Bacaan yang Direkomendasikan
Men Made New by John R.W. Stott (Grand Rapids, MI: Baker Book House, 1966)
The Atonement by Leon Morris (Downwers Grove, IL: InterVarsity Press, 1984)
The Glory of Christ by Peter Lewis (Chicago, IL: Moody Press, 1997)
Catatan
- ↑ William S. Plumer, The Grace of Christ (Philadelphia, PA: Presbyterian Board of Publication, 1853), pp. 201–02.
- ↑ Ibid., p. 230.
- ↑ John R.W. Stott, Men Made New (Grand Rapids, MI: Baker Book House, 1966, 1991), pp. 9–10.
- ↑ D. Martyn Lloyd-Jones, Romans: Assurance, Chapter Five (Grand Rapids, MI: Zondervan Publishing House, 1971), p. 10.
- ↑ R.C. Sproul, The Holiness of God (Wheaton, IL: Tyndale House Publishers, 1985), p. 193.
- ↑ Sinclair Ferguson, Christian Spirituality (Reformed View), Donald Alexander, ed. (Downers Grove, IL: InterVarsity Press, 1988), p. 57.
- ↑ Rebecca Pippert, Hope Has Its Reasons (New York: HarperCollins Publishers, Inc., 1989), pp. 102–104.
- ↑ John Owen, Works, Vol.

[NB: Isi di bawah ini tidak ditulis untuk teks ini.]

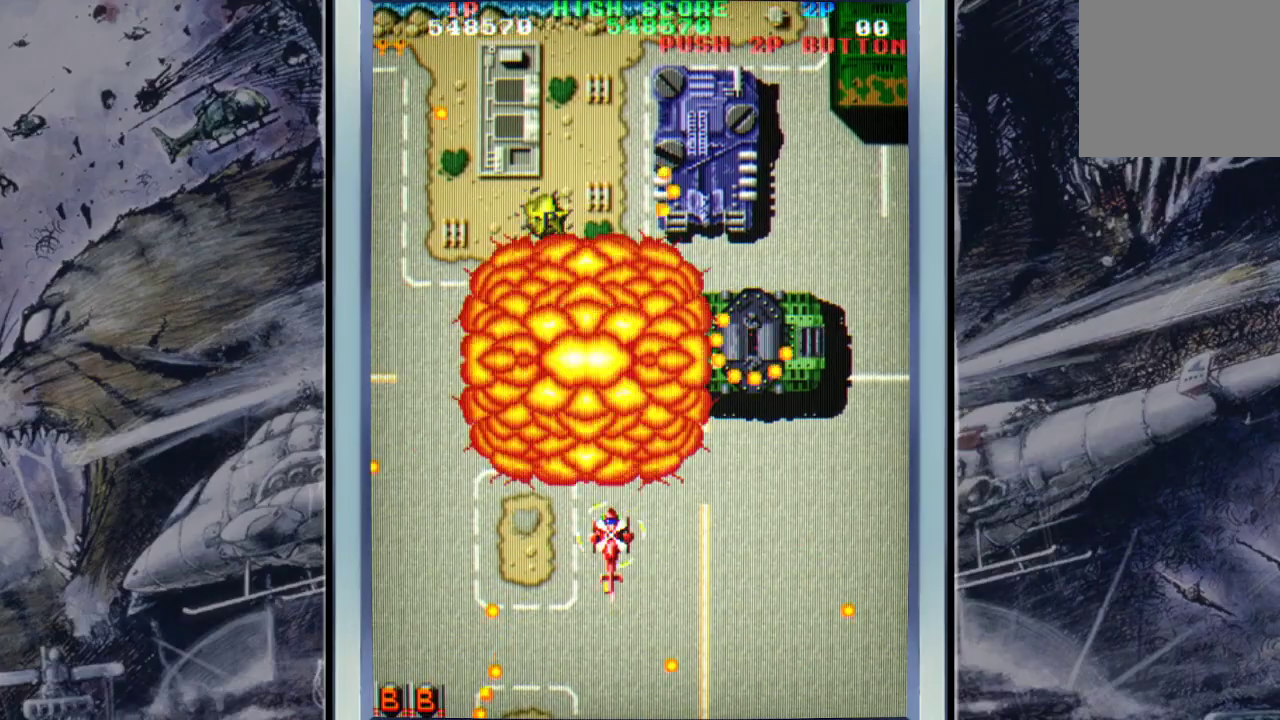
{"buttons": [], "left_stick": "up-right", "events": [[400, "left_stick", "up-right"]]}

VI (Carlisle, PA: The Banner of Truth Trust, 1967), p. 324.
- ↑ Oswald Chambers, My Utmost for His Highest (New York: Dodd, Mead & Company, 1963), p. 325.
- ↑ John R.W. Stott, Men Made New, p. 30.
- ↑ J.C. Ryle, Holiness (Hertfordshire, England: Evangelical Press, 1879, 1979), p. 29.
- ↑ Sinclair Ferguson, Christian Spirituality (Reformed View), p. 58.